Ardından polis geldi ve kimsenin cenazelere dokunmaması gerektiğini söyledi ve herkesin uzaklaşmasını istedi. İşte o vakit bunun bir silahlı saldırı olduğunu anladık. Yerde mermi kovanları bulundu. O an ben de arabanın açık olan torpido gözüne baktım. Üzerinde aracın sahibinin ismi ve telefon numarası olan izin belgesini gördüm, resmini çektim. Bu telefonu arayarak kim olduğunu sordum. Aracın babasında olduğunu söyledi. Babasının Türkiye’ye gelip gelmediğini sordum, ‘evet, şu an Türkiye’de’ dedi. Ben de böyle bir olay yaşandığını ve ailesi yakınları gelene kadar cenazelerle birlikte olacağımı anlattım.”

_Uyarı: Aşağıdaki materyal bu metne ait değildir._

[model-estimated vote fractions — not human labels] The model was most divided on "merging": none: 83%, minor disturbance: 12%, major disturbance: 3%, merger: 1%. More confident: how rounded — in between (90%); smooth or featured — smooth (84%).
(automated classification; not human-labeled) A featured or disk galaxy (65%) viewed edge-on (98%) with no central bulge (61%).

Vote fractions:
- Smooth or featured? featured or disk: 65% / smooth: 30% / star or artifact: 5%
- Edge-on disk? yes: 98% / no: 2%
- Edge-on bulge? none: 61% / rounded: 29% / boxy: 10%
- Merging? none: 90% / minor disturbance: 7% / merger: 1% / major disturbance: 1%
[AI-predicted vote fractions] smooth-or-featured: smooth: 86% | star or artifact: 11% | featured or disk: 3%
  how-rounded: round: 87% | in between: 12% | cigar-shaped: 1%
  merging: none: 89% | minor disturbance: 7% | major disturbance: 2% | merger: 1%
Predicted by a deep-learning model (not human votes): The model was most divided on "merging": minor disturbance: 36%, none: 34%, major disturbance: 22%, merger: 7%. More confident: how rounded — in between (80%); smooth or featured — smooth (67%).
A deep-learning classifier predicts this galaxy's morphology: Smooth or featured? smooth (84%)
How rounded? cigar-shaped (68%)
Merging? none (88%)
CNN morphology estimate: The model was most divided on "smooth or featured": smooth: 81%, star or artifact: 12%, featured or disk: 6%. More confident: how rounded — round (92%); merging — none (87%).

"Görüntüleri belge olsun diye kaydettim"
İlk başta görüntü çekmeyi aklına getirmediğini belirten Şivan Koçer, “Yaralılar olay yerinden götürüldükten sonra çevredekilerin de telefonları ile görüntü kaydettiklerini gördüm. Ben de telefonu alıp görüntü çektim ve anlattım. Bu yaşananların bir belge olarak kalması gerektiğini düşündüm. Cinayet yeri polisi maktullerin üzerinden çıkan eşyaların resmini çekip poşete koyuyor ve üzerine yazıyorlardı. Daha sonra ailemle beni de karakola götürerek ifademi aldılar, olayla bir bağlantım var mı diye sıkı bir denetime tabi tuttular” diye belirtti.

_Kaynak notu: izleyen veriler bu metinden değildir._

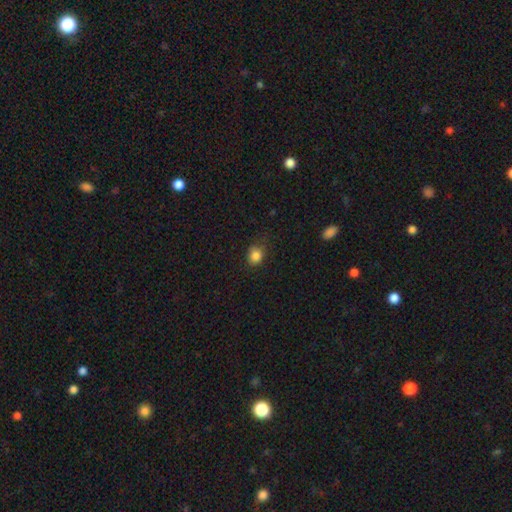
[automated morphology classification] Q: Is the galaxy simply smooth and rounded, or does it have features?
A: smooth — 84%.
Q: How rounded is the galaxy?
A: round — 67%.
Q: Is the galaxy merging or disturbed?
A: none — 67%.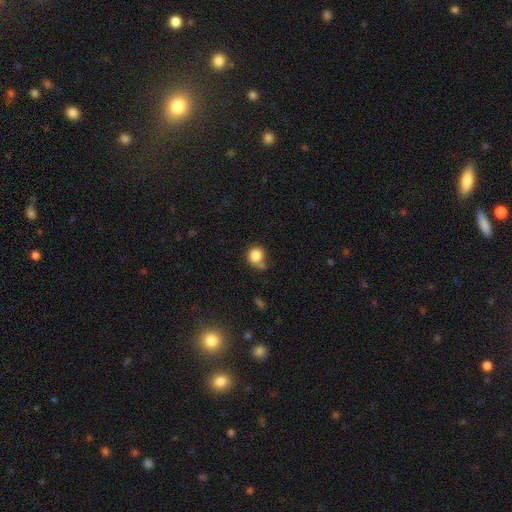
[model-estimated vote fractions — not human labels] A smooth galaxy with no disk features (83%) that is round (86%). Merging: none (56%).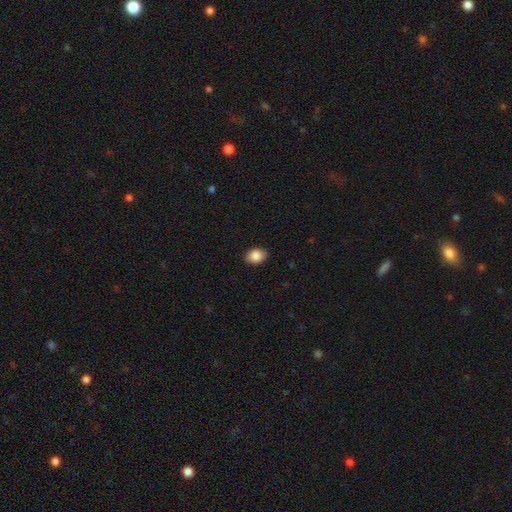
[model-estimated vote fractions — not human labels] This appears to be a smooth galaxy with no disk features (87%) that is in between round and cigar-shaped (72%). Merging: none (87%).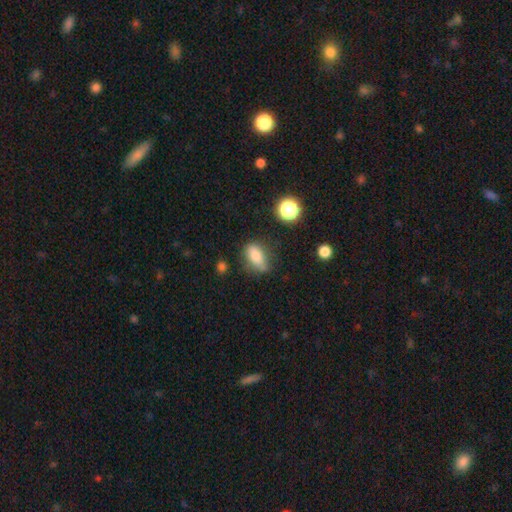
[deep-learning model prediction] A smooth galaxy with no disk features (76%) that is in between round and cigar-shaped (78%). Merging: none (60%).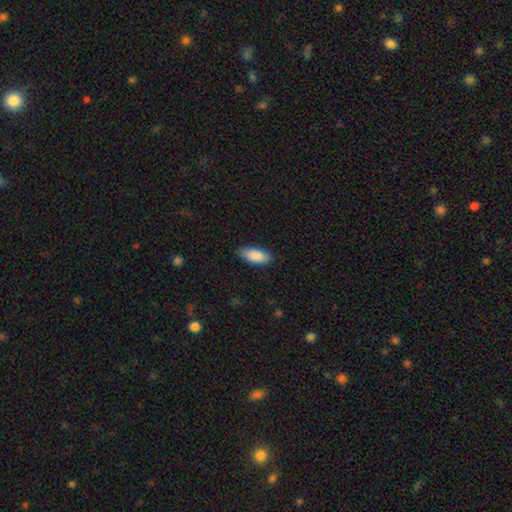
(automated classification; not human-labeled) The model was most divided on "how rounded": in between: 84%, cigar-shaped: 14%, round: 2%. More confident: smooth or featured — smooth (90%); merging — none (85%).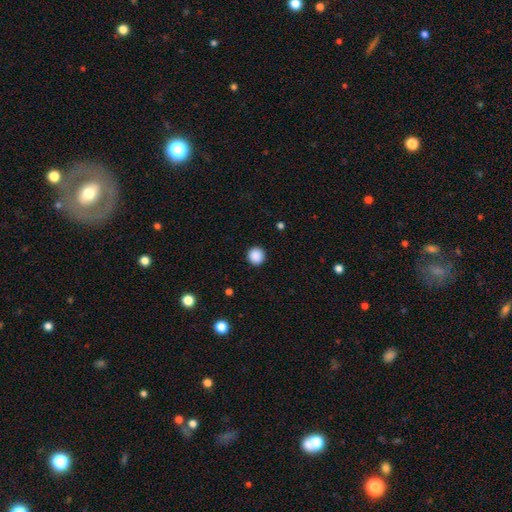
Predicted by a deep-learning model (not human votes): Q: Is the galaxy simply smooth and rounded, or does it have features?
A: smooth — 89%.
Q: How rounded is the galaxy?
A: round — 94%.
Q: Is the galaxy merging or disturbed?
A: none — 92%.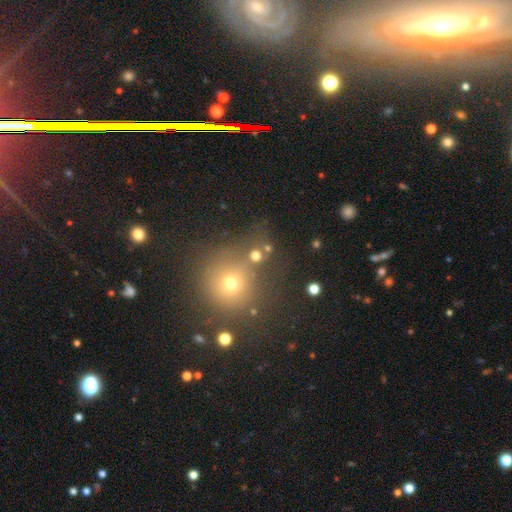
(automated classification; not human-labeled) The model was most divided on "smooth or featured": smooth: 66%, star or artifact: 24%, featured or disk: 10%. More confident: how rounded — round (89%); merging — none (66%).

Sahibi olduğu şirketin Antep’te olduğunu ve yıllardır burada çalıştığını dile getiren Koçer, “Olay bizi elbette etkiledi. Ailem sürekli Antep’i bırakıp gelmemi istiyor. Yine bu olaya tanık olduğumu bilen tüm akraba ve dostlar da arayıp geçmiş olsun dileklerinde bulundu” dedi.

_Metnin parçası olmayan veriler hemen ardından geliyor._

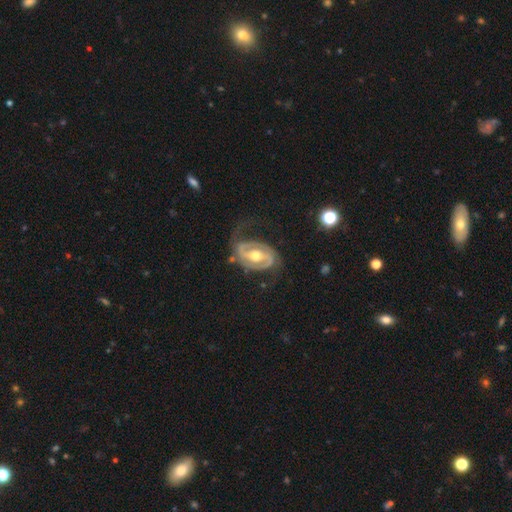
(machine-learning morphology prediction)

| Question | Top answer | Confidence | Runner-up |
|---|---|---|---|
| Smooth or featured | featured or disk | 88% | smooth (8%) |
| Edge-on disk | no | 97% | yes (3%) |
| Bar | strong | 39% | weak (37%) |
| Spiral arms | yes | 92% | no (8%) |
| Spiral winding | medium | 41% | tight (38%) |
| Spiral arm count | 2 | 82% | 1 (8%) |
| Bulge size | moderate | 77% | small (15%) |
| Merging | none | 54% | minor disturbance (22%) |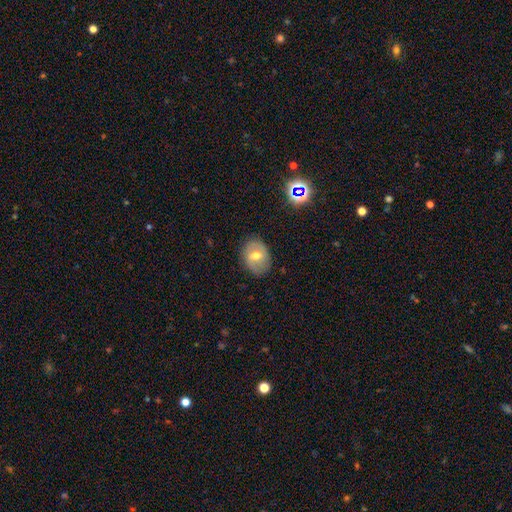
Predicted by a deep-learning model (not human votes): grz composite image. It shows a smooth galaxy with no disk features (51%) that is in between round and cigar-shaped (55%). Merging: none (81%).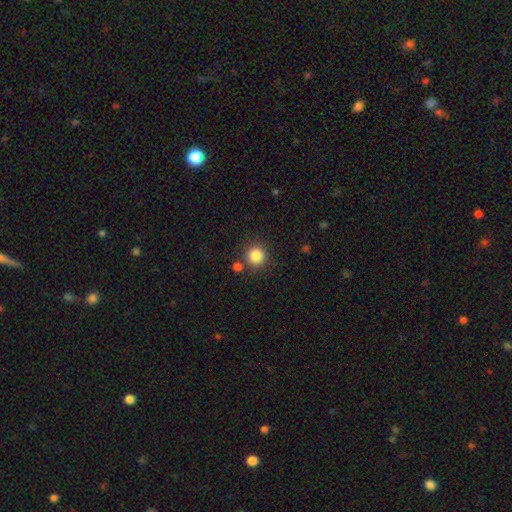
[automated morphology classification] This is clearly a smooth galaxy (85%). How rounded: clearly round (94%). Merging: clearly none (81%).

"Katillerin yargılanması süreci uzun sürebilir"
Avukat Abdulmecid Koçer, Türkiye ile Irak arasında hukuki bir anlaşma olmadığı için davaya müdahil olması için buradan bir avukat görevlendirilemeyeceğini, olay Türkiye topraklarında gerçekleştiği için yargılanmanın Türk Ceza Kanunu’na göre olacağını söyledi.
Koçer, iki ülke arasında tutukluları iade etme gibi bir durumun da söz konusu olmadığını kaydetti. Avukat Koçer, zanlıların ifadesi ve olayın gerçekleşme biçimi göz önüne alındığında mahkeme sürecinin uzun sürebileceğini belirtti.
Programa Mardin’den telefonla katılan Mustafa Mardini de, olayın bölge halkı başta olmak üzere tüm Kürtleri derinden sarstığını ve çok üzüldüklerini söyledi.
Mardini, zanlıların akli dengelerinin yerinde olduğunu, hırsızlık yapacak kadar da muhtaç durumda olmadığını, bu yüzden akla gelen son seçeneğin soygun olduğunu savundu.
Olayın arkasında gizli birileri veya tarafların olup olmadığını bilmediklerini anlatan Mardini, saldırı nedeniyle tutuklanan kadının ifadelerinin açığa çıkmasından sonra çok şeyin aydınlatılabileceğini ifade etti.